**PROBLEM TO SOLVE:** Reproduce the listing below word for word, leaving out the picture.

**MATERIAL PROVIDED:**

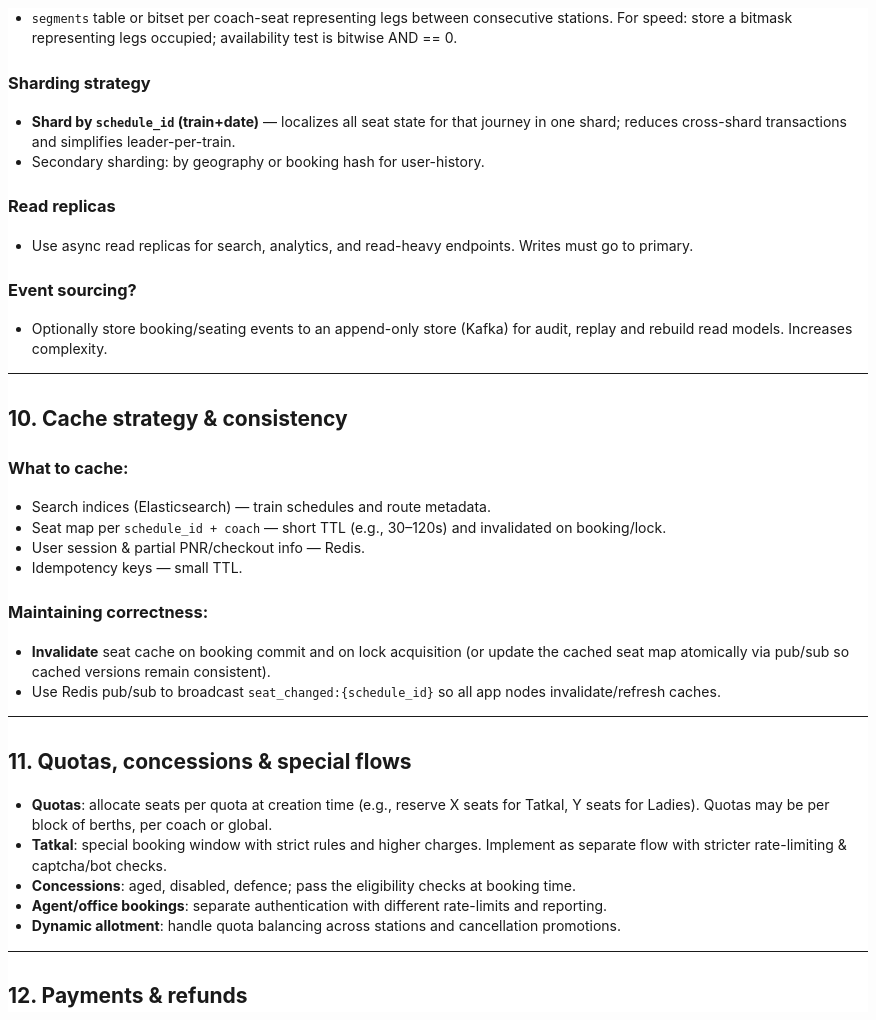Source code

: * `segments` table or bitset per coach-seat representing legs between consecutive stations. For speed: store a bitmask representing legs occupied; availability test is bitwise AND == 0.

### Sharding strategy

* **Shard by `schedule_id` (train+date)** — localizes all seat state for that journey in one shard; reduces cross-shard transactions and simplifies leader-per-train.
* Secondary sharding: by geography or booking hash for user-history.

### Read replicas

* Use async read replicas for search, analytics, and read-heavy endpoints. Writes must go to primary.

### Event sourcing?

* Optionally store booking/seating events to an append-only store (Kafka) for audit, replay and rebuild read models. Increases complexity.

---

## 10. Cache strategy & consistency

### What to cache:

* Search indices (Elasticsearch) — train schedules and route metadata.
* Seat map per `schedule_id + coach` — short TTL (e.g., 30–120s) and invalidated on booking/lock.
* User session & partial PNR/checkout info — Redis.
* Idempotency keys — small TTL.

### Maintaining correctness:

* **Invalidate** seat cache on booking commit and on lock acquisition (or update the cached seat map atomically via pub/sub so cached versions remain consistent).
* Use Redis pub/sub to broadcast `seat_changed:{schedule_id}` so all app nodes invalidate/refresh caches.

---

## 11. Quotas, concessions & special flows

* **Quotas**: allocate seats per quota at creation time (e.g., reserve X seats for Tatkal, Y seats for Ladies). Quotas may be per block of berths, per coach or global.
* **Tatkal**: special booking window with strict rules and higher charges. Implement as separate flow with stricter rate-limiting & captcha/bot checks.
* **Concessions**: aged, disabled, defence; pass the eligibility checks at booking time.
* **Agent/office bookings**: separate authentication with different rate-limits and reporting.
* **Dynamic allotment**: handle quota balancing across stations and cancellation promotions.

---

## 12. Payments & refunds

**TASK OUTPUT:**
Source code

: * `segments` table or bitset per coach-seat representing legs between consecutive stations. For speed: store a bitmask representing legs occupied; availability test is bitwise AND == 0.

### Sharding strategy

* **Shard by `schedule_id` (train+date)** — localizes all seat state for that journey in one shard; reduces cross-shard transactions and simplifies leader-per-train.
* Secondary sharding: by geography or booking hash for user-history.

### Read replicas

* Use async read replicas for search, analytics, and read-heavy endpoints. Writes must go to primary.

### Event sourcing?

* Optionally store booking/seating events to an append-only store (Kafka) for audit, replay and rebuild read models. Increases complexity.

---

## 10. Cache strategy & consistency

### What to cache:

* Search indices (Elasticsearch) — train schedules and route metadata.
* Seat map per `schedule_id + coach` — short TTL (e.g., 30–120s) and invalidated on booking/lock.
* User session & partial PNR/checkout info — Redis.
* Idempotency keys — small TTL.

### Maintaining correctness:

* **Invalidate** seat cache on booking commit and on lock acquisition (or update the cached seat map atomically via pub/sub so cached versions remain consistent).
* Use Redis pub/sub to broadcast `seat_changed:{schedule_id}` so all app nodes invalidate/refresh caches.

---

## 11. Quotas, concessions & special flows

* **Quotas**: allocate seats per quota at creation time (e.g., reserve X seats for Tatkal, Y seats for Ladies). Quotas may be per block of berths, per coach or global.
* **Tatkal**: special booking window with strict rules and higher charges. Implement as separate flow with stricter rate-limiting & captcha/bot checks.
* **Concessions**: aged, disabled, defence; pass the eligibility checks at booking time.
* **Agent/office bookings**: separate authentication with different rate-limits and reporting.
* **Dynamic allotment**: handle quota balancing across stations and cancellation promotions.

---

## 12. Payments & refunds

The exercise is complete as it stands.